SXSW Film director Janet Pierson welcomed a packed downstairs at the Paramount Theatre Monday afternoon and, after a few words, told the audience a very special guest was in attendance. Some in the audience released an audible gasp, and then, King of the Fanboys, J.J. Abrams came out to thunderous applause to introduce the behind-the-scenes documentary about the making of "Star Wars: The Force Awakens."

The love for the man who helped resurrect and restore a piece of the childhood of millions was evident.

"The Force is certainly strong today," a guy behind me said, as another yelled, "We love you, J.J."

Abrams, shockingly visiting Austin for just the first time, expressed how excited he was to shine a light on a few of the hundreds of people who helped make the dream for so many a realty.

It was the first time many had gotten much in depth info about the filming, a super furtive process referenced by many of the cast in the opening scenes of the doc.

"Are we allowed to talk about this?" was the general concern.

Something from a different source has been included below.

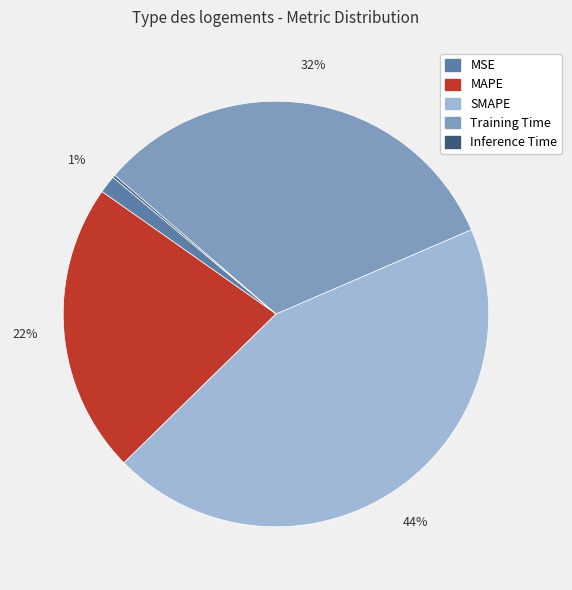

Does any single category account for the majority?

No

The movie opens with the internal announcement that Abrams will be leading the reboot. It is one of many scenes of closed-door meetings fans rarely get to see. And it almost didn’t happen. Abrams, who had worked on sequels in the past and had great reverence for the early films, said he almost didn’t take the job, as it felt like too much responsibility.

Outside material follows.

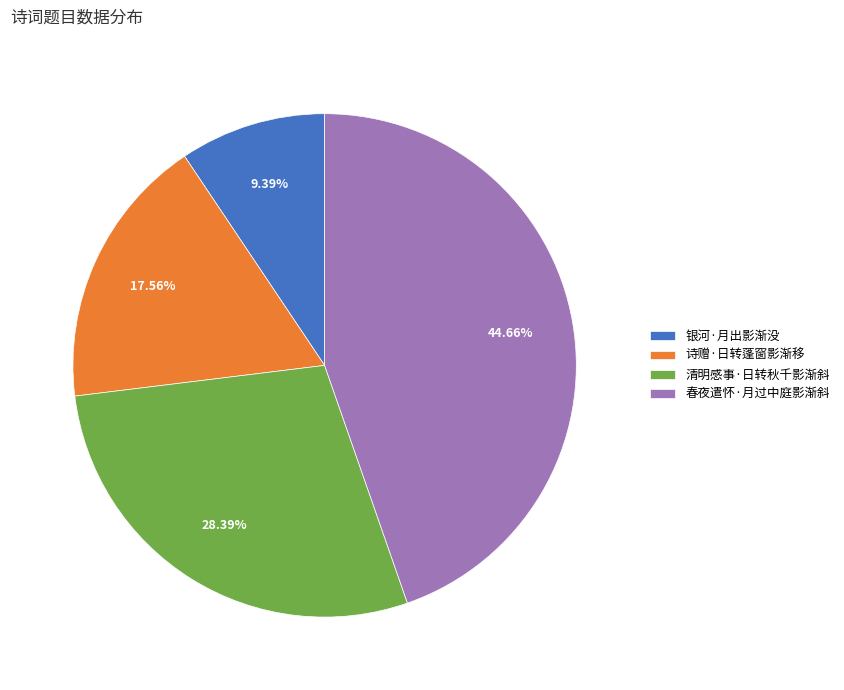

How many segments does this pie chart have?

4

But it was obvious he was the man for the job. LucasFilm boss Kathleen Kennedy expressed throughout the film how important it was to maintain the feel and ingredient of the early films, and Abrams’ process helped cultivate that.

He and "Empire Strikes Back" scribe Lawrence Kasdan spent days walking the streets of Paris, London and elsewhere talking through their ideas about the movie and the story.

What Abrams knew from the beginning was that he wanted a new female heroine who would be introduced to Luke Skywalker. It was a great foundation for the story, and Abrams’ desire to use as much actual physical sets as possible helped make the movie feel tangible and connect it to the realism that we all gravitated to in "Star Wars."

Kasdan wasn’t the only returning member of the "Star Wars" team. The doc introduces audiences to visual effects artists and other crew who either worked on the first trilogy or had parents who did. That continuity to the endeavor gives the film a familial vibe that reflects how so many audiences come to the film — with family.

Of course it wasn’t just crew returning, there is the original trio of actors. Carrie Fisher explains in the film how her first day of shooting was the worst of her life, and the usually reticent Harrison Ford talks about how, after the second movie, he wanted his character of Han Solo to have a role in the emotional stakes of the story.

One of the coolest parts of the movie was watching Ford walk into the Millennium Falcon for the first time. And if you thought you were stoked when Solo and Chewbaca entered the old spacecraft, Abrams had you beat, as evident in his joyful reaction during the shooting of that scene.

That joy and Abrams’ sense of duty and responsibility was pervasive throughout the cast and crew, from old-timers to modern stars Daisy Ridley and John Boyega.

Creating a movie is part miracle and part magic. "Secrets of ‘The Force Awakens'" peak behind the curtain doesn’t ruin the magic trick, it makes you appreciate the movie even more and helps you realize that the people who made it love it as much as you do.

At the end of the screening, some supervisors and producers took the stage for Q&A. But everyone whipped their cameras out for R2D2, feeling like kids once again.